VRヘッドセットをつけた大勢の人たちの横を歩くマーク・ザッカーバーグ氏
2014年、Facebookが20億ドル(約2300億円)でOculus VRを買収した時、CEOのマーク・ザッカーバーグ氏は以下のように予測していた。
「我々は今、次世代VRプラットフォームの開発に集中できる環境にいる。それは今まで以上に便利で、ユーザーの娯楽体験を一段と向上させることができる」とザッカーバーグは買収発表の文書の中で語っている。「没入型の拡張現実は何十億人もの日常生活に溶け込んでいくと、我々は考えている」とも。
約3年後、ザッカーバーグ氏はOculusに関して、VRが思ったほど早くブレークしなかったことを認めている。
過去1年、VRは誰もが予想したほど、はやるテクノロジーではないという証拠が積み重なり続けた。スマートウォッチは新しいコンピュータ・プラットフォームになると騒がれて登場したが、その予想に反し、不発に終わった。VRも同様の分かれ道に立たされている。
積もり積もった証拠は無視しがたい。
Oculus RiftとHTC Viveが発売されたものの、革新的なゲームやアプリがなければ機能しない。それに、ほとんどのユーザーにとっては手の届かない価格だった。ヘッドセットは600ドルから。モーション・コントローラーや他のアクセサリーを追加すればさらに高額になる。極め付けに、VR端末を使用するには強力なコンピューターが必要で、少なくとも500ドル以上は余分にかかる。
ソニーのPlayStation VR ヘッドセット
Matt Weinberger/Business Insider
SonyはハイエンドVRヘッドセットの救世主となる予定だった。新しく登場したPlayStation VRはすでに出回っている何百万ものPlayStation 4と連携できるように設計されており、競合商品に対してかなり有利だ。しかし、ViveとOculus Rift同様、PlayStation VRもゲームやそのコンテンツには活気が感じられない。
Googleが好調ではないことも最近わかってきた。The InformationのAmir Efratiの報告によると、Googleは、Daydream Viewヘッドセットの価格を今週49ドルに大幅値下げし、早期の販売数について残念な結果になったと結論づけている。

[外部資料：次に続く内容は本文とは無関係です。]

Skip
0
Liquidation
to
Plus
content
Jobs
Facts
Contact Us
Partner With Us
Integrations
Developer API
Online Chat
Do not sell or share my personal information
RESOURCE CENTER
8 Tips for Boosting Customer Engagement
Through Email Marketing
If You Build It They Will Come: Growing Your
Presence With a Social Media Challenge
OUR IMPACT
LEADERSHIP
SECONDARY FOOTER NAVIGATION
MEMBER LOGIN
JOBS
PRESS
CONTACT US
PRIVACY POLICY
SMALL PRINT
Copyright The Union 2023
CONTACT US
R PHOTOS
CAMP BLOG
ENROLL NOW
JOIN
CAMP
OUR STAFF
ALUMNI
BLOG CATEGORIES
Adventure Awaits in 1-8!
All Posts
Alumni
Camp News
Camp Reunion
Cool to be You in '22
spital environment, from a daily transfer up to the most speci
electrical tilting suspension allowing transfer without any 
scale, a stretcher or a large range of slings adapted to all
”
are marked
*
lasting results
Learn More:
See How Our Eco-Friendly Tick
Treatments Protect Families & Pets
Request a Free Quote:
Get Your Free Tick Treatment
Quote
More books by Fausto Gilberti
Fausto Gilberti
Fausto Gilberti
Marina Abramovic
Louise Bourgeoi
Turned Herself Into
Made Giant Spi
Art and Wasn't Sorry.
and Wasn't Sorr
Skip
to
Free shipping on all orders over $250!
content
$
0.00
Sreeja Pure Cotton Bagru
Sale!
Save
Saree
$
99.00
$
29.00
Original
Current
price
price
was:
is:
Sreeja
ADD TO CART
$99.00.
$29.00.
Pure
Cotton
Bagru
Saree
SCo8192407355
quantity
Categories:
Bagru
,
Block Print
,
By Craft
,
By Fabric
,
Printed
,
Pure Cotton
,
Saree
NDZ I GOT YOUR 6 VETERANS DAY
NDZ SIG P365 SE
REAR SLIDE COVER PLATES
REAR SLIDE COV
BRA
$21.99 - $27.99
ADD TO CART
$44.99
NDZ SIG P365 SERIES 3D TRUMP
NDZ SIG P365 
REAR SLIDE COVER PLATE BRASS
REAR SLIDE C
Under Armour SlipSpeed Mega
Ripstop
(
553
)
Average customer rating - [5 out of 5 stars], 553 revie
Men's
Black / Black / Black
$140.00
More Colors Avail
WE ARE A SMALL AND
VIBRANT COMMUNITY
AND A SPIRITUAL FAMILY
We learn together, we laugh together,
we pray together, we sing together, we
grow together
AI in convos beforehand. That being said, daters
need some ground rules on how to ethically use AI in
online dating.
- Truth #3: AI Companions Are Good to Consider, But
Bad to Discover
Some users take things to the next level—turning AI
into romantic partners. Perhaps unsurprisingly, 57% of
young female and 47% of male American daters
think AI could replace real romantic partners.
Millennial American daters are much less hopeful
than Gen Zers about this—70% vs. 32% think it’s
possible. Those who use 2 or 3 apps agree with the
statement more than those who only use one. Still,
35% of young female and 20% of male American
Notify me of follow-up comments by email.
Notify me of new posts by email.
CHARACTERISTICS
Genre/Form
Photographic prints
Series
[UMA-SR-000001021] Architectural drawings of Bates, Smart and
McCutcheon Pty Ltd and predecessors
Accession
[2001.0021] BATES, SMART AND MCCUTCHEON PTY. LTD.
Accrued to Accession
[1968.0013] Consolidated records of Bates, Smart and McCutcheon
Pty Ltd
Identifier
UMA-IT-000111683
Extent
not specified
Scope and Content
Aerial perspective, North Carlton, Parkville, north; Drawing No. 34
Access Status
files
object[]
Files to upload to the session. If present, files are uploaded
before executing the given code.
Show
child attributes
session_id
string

マーケットリサーチ会社SuperDataの情報によると、VRヘッドセットの業界全体での売り上げはかなり低く、PlayStation VRについても、予想より大幅に不調なことがわかってきた。
Statista
Oculus、Sony、HTCのVRヘッドセットの発売を控えていたあの頃、私たちは新しいコンピューティングの時代がやってくると考えていた。わずか1年前のことである。当時、その可能性は無限だった。
だが、今日、状況は変わってしまった。今回のVRブームは、新たなコンピューティングプラットフォーム、拡張現実、あるいはデジタル画像を携帯電話やヘッドセットを使用して現実世界に重ね合わせるといった技術革新への第一歩にしか過ぎなかった(MicrosoftのHoloLensがわかりやすい例だ)。
GoogleとFacebookは同じことを言うだろう。「我々はVRの黎明期にいる。今、開発中の製品はこれからのARプロジェクトとして発表される」と。
その時が来るまで、VRは良くてもニッチな製品どまりだろう。